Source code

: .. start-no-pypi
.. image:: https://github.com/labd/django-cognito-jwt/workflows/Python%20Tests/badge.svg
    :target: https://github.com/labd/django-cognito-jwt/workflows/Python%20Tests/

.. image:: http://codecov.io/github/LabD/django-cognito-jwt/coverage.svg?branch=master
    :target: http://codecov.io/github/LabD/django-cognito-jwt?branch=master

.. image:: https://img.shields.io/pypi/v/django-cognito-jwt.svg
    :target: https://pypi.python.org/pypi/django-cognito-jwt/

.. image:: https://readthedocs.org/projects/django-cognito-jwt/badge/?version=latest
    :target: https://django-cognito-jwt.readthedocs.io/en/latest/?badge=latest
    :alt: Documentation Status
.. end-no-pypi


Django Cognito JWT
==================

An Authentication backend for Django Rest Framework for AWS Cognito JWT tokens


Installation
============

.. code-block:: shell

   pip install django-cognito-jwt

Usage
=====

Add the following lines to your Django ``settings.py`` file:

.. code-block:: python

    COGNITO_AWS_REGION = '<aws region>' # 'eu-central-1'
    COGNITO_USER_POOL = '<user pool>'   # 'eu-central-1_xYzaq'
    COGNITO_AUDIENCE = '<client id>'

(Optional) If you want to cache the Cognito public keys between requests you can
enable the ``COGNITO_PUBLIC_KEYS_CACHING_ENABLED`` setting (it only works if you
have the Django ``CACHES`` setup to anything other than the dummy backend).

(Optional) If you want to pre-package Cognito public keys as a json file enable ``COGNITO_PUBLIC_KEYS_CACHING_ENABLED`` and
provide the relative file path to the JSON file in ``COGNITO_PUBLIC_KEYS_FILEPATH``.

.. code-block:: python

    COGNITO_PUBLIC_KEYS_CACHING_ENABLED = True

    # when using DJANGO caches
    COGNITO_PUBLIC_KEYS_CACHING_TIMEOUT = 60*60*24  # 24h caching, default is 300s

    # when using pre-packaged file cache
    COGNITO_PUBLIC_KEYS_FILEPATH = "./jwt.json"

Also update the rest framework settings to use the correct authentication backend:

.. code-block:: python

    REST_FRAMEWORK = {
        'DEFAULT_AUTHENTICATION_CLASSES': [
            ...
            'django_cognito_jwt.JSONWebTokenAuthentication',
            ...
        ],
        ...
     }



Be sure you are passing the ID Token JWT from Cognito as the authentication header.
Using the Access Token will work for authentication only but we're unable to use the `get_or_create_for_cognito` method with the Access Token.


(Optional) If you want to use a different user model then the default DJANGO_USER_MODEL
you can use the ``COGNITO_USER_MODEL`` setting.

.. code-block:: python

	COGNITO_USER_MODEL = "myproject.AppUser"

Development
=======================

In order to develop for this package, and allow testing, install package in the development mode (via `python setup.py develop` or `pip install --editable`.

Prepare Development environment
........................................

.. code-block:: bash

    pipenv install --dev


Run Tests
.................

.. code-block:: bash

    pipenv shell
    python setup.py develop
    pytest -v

^^^^

* EXERCISE DETAILS *
Using the listing above, write every line out again exactly.

* OUTPUT OF THE TASK *
Source code

: .. start-no-pypi
.. image:: https://github.com/labd/django-cognito-jwt/workflows/Python%20Tests/badge.svg
    :target: https://github.com/labd/django-cognito-jwt/workflows/Python%20Tests/

.. image:: http://codecov.io/github/LabD/django-cognito-jwt/coverage.svg?branch=master
    :target: http://codecov.io/github/LabD/django-cognito-jwt?branch=master

.. image:: https://img.shields.io/pypi/v/django-cognito-jwt.svg
    :target: https://pypi.python.org/pypi/django-cognito-jwt/

.. image:: https://readthedocs.org/projects/django-cognito-jwt/badge/?version=latest
    :target: https://django-cognito-jwt.readthedocs.io/en/latest/?badge=latest
    :alt: Documentation Status
.. end-no-pypi


Django Cognito JWT
==================

An Authentication backend for Django Rest Framework for AWS Cognito JWT tokens


Installation
============

.. code-block:: shell

   pip install django-cognito-jwt

Usage
=====

Add the following lines to your Django ``settings.py`` file:

.. code-block:: python

    COGNITO_AWS_REGION = '<aws region>' # 'eu-central-1'
    COGNITO_USER_POOL = '<user pool>'   # 'eu-central-1_xYzaq'
    COGNITO_AUDIENCE = '<client id>'

(Optional) If you want to cache the Cognito public keys between requests you can
enable the ``COGNITO_PUBLIC_KEYS_CACHING_ENABLED`` setting (it only works if you
have the Django ``CACHES`` setup to anything other than the dummy backend).

(Optional) If you want to pre-package Cognito public keys as a json file enable ``COGNITO_PUBLIC_KEYS_CACHING_ENABLED`` and
provide the relative file path to the JSON file in ``COGNITO_PUBLIC_KEYS_FILEPATH``.

.. code-block:: python

    COGNITO_PUBLIC_KEYS_CACHING_ENABLED = True

    # when using DJANGO caches
    COGNITO_PUBLIC_KEYS_CACHING_TIMEOUT = 60*60*24  # 24h caching, default is 300s

    # when using pre-packaged file cache
    COGNITO_PUBLIC_KEYS_FILEPATH = "./jwt.json"

Also update the rest framework settings to use the correct authentication backend:

.. code-block:: python

    REST_FRAMEWORK = {
        'DEFAULT_AUTHENTICATION_CLASSES': [
            ...
            'django_cognito_jwt.JSONWebTokenAuthentication',
            ...
        ],
        ...
     }



Be sure you are passing the ID Token JWT from Cognito as the authentication header.
Using the Access Token will work for authentication only but we're unable to use the `get_or_create_for_cognito` method with the Access Token.


(Optional) If you want to use a different user model then the default DJANGO_USER_MODEL
you can use the ``COGNITO_USER_MODEL`` setting.

.. code-block:: python

	COGNITO_USER_MODEL = "myproject.AppUser"

Development
=======================

In order to develop for this package, and allow testing, install package in the development mode (via `python setup.py develop` or `pip install --editable`.

Prepare Development environment
........................................

.. code-block:: bash

    pipenv install --dev


Run Tests
.................

.. code-block:: bash

    pipenv shell
    python setup.py develop
    pytest -v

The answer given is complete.